What is needed is an exact copy of the lines from the one containing "## Version logs" through the last line of the entries below, both included.

• WORKING DATA:
##############################
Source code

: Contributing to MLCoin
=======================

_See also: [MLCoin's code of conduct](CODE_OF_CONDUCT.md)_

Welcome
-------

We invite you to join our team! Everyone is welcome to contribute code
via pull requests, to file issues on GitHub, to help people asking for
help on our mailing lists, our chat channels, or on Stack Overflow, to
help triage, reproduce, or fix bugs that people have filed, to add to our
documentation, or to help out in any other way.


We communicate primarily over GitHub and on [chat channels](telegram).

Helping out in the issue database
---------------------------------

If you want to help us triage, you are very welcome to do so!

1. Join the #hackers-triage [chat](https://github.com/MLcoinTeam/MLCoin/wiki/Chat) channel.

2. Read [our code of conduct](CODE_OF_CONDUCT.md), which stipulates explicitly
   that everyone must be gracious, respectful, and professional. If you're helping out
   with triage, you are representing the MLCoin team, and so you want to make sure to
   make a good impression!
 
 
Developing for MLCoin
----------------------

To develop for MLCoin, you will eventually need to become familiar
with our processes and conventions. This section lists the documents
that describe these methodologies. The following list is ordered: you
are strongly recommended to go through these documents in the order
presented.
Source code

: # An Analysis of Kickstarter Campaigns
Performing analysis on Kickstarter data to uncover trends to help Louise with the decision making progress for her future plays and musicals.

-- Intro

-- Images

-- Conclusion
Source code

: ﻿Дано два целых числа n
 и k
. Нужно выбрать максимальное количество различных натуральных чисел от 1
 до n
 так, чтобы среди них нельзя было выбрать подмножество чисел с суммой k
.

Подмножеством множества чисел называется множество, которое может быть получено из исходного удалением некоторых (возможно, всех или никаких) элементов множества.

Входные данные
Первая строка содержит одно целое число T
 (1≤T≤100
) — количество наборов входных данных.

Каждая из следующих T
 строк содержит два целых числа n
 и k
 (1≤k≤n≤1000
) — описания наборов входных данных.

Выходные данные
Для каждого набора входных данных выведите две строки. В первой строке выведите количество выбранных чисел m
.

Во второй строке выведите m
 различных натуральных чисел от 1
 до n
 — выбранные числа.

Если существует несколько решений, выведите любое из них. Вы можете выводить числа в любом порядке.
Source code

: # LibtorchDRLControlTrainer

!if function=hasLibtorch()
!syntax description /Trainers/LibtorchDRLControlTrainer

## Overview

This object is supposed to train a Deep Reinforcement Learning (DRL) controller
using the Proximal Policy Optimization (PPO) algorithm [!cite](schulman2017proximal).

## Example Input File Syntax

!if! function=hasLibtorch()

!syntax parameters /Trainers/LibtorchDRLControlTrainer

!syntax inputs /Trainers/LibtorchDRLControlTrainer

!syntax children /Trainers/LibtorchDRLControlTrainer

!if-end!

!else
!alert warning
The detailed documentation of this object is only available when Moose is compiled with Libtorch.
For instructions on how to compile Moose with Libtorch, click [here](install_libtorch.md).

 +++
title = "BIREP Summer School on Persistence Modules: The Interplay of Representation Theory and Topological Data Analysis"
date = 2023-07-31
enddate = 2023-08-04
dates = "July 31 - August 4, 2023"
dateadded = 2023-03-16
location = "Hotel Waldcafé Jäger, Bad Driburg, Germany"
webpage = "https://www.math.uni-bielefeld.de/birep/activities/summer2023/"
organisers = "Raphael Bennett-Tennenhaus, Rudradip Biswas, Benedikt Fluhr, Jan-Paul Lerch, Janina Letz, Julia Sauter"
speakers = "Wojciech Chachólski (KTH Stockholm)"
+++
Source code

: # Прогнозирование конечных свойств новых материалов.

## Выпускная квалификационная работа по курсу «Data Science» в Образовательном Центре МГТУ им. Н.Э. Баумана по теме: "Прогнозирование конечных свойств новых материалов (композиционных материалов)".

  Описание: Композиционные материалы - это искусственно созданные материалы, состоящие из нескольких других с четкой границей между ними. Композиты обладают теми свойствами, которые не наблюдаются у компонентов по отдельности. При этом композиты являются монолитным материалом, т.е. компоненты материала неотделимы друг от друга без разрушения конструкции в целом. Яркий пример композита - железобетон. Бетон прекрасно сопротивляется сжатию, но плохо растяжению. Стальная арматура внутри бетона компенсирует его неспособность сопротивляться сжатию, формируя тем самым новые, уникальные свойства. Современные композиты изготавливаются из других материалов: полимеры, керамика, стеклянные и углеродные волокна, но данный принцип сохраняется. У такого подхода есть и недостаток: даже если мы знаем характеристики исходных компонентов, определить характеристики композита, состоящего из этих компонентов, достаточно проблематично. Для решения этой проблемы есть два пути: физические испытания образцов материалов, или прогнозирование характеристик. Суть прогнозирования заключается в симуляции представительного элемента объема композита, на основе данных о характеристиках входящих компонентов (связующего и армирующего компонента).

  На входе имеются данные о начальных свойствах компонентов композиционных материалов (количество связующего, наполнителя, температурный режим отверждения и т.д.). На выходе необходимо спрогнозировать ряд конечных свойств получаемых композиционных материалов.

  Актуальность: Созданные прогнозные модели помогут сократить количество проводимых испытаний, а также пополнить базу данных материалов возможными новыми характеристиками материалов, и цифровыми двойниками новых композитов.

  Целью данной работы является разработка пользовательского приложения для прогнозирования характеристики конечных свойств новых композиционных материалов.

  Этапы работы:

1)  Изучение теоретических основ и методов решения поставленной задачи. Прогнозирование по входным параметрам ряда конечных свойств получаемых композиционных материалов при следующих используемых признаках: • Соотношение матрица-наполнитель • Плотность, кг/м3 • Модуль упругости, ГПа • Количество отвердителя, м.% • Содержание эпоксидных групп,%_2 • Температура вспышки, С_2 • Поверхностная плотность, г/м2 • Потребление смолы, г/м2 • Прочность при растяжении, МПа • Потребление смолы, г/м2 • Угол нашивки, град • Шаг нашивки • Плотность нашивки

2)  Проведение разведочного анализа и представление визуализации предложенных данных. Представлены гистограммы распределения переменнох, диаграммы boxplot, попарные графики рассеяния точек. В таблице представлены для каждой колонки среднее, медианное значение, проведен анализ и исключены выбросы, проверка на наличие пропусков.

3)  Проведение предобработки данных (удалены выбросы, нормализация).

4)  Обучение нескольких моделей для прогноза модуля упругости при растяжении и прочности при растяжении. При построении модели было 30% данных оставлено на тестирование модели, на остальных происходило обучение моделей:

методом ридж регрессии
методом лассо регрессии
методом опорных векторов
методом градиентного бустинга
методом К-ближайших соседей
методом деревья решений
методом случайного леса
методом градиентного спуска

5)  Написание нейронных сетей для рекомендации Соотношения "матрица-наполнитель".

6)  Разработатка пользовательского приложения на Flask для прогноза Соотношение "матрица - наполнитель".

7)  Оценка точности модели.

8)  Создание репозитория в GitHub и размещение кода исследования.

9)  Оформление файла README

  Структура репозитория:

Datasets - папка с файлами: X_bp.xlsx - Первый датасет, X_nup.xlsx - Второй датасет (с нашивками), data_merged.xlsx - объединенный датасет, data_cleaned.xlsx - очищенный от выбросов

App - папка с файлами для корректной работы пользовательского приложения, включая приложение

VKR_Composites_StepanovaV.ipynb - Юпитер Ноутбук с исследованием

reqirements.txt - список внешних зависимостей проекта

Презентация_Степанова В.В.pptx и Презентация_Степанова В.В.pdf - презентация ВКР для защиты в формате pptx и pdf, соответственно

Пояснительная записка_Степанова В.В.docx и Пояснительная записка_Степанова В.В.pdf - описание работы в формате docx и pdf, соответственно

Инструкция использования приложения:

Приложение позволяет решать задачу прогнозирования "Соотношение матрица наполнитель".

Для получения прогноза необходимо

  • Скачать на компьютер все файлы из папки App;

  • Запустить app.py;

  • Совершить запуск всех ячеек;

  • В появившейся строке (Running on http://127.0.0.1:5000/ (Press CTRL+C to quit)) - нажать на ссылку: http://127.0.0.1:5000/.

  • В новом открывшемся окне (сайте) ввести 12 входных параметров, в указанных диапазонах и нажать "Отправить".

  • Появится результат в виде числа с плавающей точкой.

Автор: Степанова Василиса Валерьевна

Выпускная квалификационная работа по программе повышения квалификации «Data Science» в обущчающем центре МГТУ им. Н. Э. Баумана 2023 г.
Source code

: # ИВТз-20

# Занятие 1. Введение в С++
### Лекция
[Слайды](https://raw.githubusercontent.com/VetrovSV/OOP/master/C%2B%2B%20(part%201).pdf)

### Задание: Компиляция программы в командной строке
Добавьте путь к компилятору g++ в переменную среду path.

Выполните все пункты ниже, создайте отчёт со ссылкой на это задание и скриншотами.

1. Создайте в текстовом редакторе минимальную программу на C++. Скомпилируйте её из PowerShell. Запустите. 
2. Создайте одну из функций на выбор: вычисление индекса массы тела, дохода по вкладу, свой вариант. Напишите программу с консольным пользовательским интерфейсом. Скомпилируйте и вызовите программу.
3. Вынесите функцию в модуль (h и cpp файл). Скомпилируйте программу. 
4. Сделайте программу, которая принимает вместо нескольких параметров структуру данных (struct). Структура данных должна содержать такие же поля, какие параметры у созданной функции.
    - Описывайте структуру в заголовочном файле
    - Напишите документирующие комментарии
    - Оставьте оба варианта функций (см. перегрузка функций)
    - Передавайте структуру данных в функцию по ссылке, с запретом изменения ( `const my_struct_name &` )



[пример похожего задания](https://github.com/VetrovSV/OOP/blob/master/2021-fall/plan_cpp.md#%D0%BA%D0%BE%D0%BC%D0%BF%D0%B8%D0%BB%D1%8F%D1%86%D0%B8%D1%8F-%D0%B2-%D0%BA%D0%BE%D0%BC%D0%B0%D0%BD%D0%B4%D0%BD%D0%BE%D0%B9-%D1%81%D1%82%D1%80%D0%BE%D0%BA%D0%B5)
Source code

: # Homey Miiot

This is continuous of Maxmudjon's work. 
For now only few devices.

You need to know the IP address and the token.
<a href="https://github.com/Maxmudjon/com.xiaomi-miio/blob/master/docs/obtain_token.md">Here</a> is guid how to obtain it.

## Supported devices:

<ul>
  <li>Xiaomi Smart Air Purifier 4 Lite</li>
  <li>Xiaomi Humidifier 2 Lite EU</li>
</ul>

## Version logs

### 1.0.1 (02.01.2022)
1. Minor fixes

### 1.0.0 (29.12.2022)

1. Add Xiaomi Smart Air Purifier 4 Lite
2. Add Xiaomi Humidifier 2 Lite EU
##############################
• EXERCISE RESULT:
## Version logs

### 1.0.1 (02.01.2022)
1. Minor fixes

### 1.0.0 (29.12.2022)

1. Add Xiaomi Smart Air Purifier 4 Lite
2. Add Xiaomi Humidifier 2 Lite EU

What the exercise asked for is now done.